To address the limited accuracy of cloud optical thickness (COT) retrieval in satellite remote sensing—caused by 3D cloud effects, viewing geometry variations, and atmospheric interference—this paper proposes an angle-invariant attention-based deep learning model. The method innovatively integrates angular encoding with self-attention mechanisms to explicitly model satellite observation geometry and three-dimensional radiative transfer processes. A multi-angle collaborative training strategy is further introduced to enhance robustness against variations in solar and viewing zenith angles. Trained end-to-end on multi-view radiative transfer simulations, the proposed model reduces COT retrieval error by at least a factor of nine compared to state-of-the-art deep learning approaches under complex cloud conditions and large zenith angles. This yields significantly improved generalization capability and stronger physical consistency with underlying radiative transfer principles.

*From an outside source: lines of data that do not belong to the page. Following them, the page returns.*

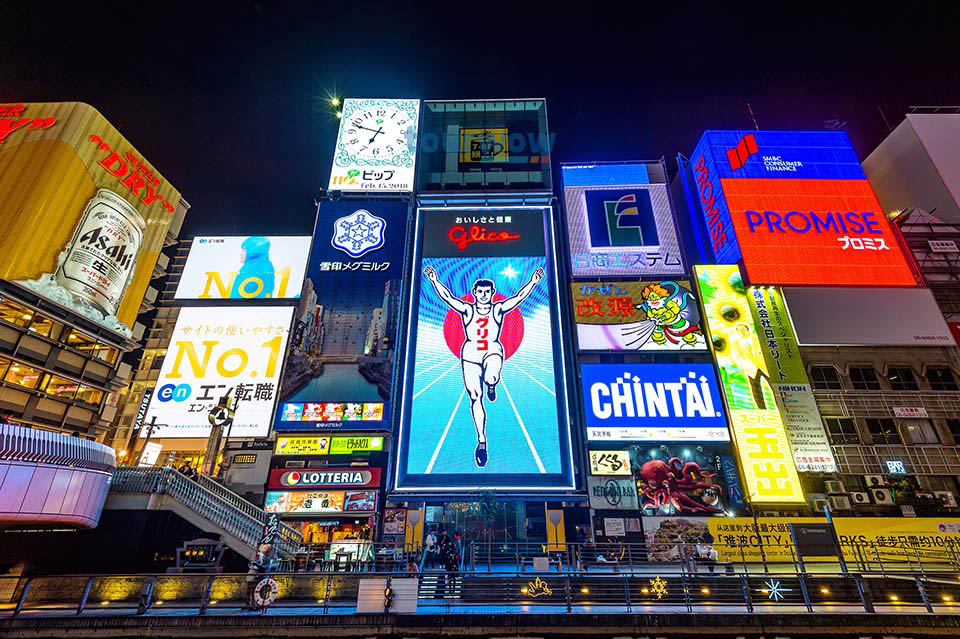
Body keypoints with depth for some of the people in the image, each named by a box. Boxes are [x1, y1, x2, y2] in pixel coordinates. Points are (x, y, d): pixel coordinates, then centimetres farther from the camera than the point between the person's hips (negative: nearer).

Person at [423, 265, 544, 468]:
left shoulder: (499, 309, 5)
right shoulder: (467, 310, 5)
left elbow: (519, 297, -4)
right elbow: (447, 297, -3)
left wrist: (533, 282, -13)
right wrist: (435, 281, -12)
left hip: (493, 352, -1)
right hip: (470, 354, 1)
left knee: (491, 378, -35)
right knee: (475, 398, -1)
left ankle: (491, 385, 7)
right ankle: (481, 441, 12)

Cloud Optical Thickness (COT) is a critical cloud property influencing Earth's climate, weather, and radiation budget. Satellite radiance measurements enable global COT retrieval, but challenges like 3D cloud effects, viewing angles, and atmospheric interference must be addressed to ensure accurate estimation. Traditionally, the Independent Pixel Approximation (IPA) method, which treats individual pixels independently, has been used for COT estimation. However, IPA introduces significant bias due to its simplified assumptions. Recently, deep learning-based models have shown improved performance over IPA but lack robustness, as they are sensitive to variations in radiance intensity, distortions, and cloud shadows. These models also introduce substantial errors in COT estimation under different solar and viewing zenith angles. To address these challenges, we propose a novel angle-invariant, attention-based deep model called Cloud-Attention-Net with Angle Coding (CAAC). Our model leverages attention mechanisms and angle embeddings to account for satellite viewing geometry and 3D radiative transfer effects, enabling more accurate retrieval of COT. Additionally, our multi-angle training strategy ensures angle invariance. Through comprehensive experiments, we demonstrate that CAAC significantly outperforms existing state-of-the-art deep learning models, reducing cloud property retrieval errors by at least a factor of nine.